While they clicked personally, they didn’t necessarily click creatively.

The original plan was to have new music ready for the tour. The band had been meeting for writing sessions while Stefani was pregnant last year, but Dumont says those weren’t too “fruitful.”

“For us, for some reason, making records has always been a process,” Dumont says. “‘Tragic Kingdom’ took two or three years. It’s just slow for us. We’re not extraordinarily prolific.”

In a recent interview with the Los Angeles Times, Stefani said pregnancy and creativity didn’t mix for her.

“I don’t know how other women feel, but I lose connection with myself because my body becomes this other vessel for this other human, even after a few months, you don’t have your body back, you’re not yourself.” she said. “I was feeling not very modern, not very creative.”

That’s why it made sense for the band to tour first, then worry about a new record. They wanted to get “reacquainted as a live band,” Dumont says.

So the band is bringing a portable studio on the road and hoping that inspiration strikes while it plays its past hits.

“That’s kind of what this is about. Let’s go out and get that incredible gratification of playing shows and have fun together again,” he says. “Hopefully that will inspire us and help us figure out what we want to make a record about.”

Dumont isn’t too committal about No Doubt’s future.

“We’ve never been ones to make long-term plans,” he says. “Really, the plan is to make a No Doubt album and that’s as far as we know.”

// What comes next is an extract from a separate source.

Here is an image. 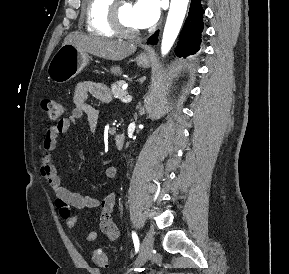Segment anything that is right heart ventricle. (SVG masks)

He knows that without new material, No Doubt runs the risk of living too much in the past.

“We don’t want to do this for nostalgic reasons,” Dumont says. “We do want to have fun and have people be stoked, but we hope we have something new to offer the world in the next year or so.”

And after that? No ones knows yet.

“We all have a really good time doing this,” he says. “We get along well and we’re friends. I don’t see why we can’t do this for 20 more years. But it’s not going to be every year for 20 years.”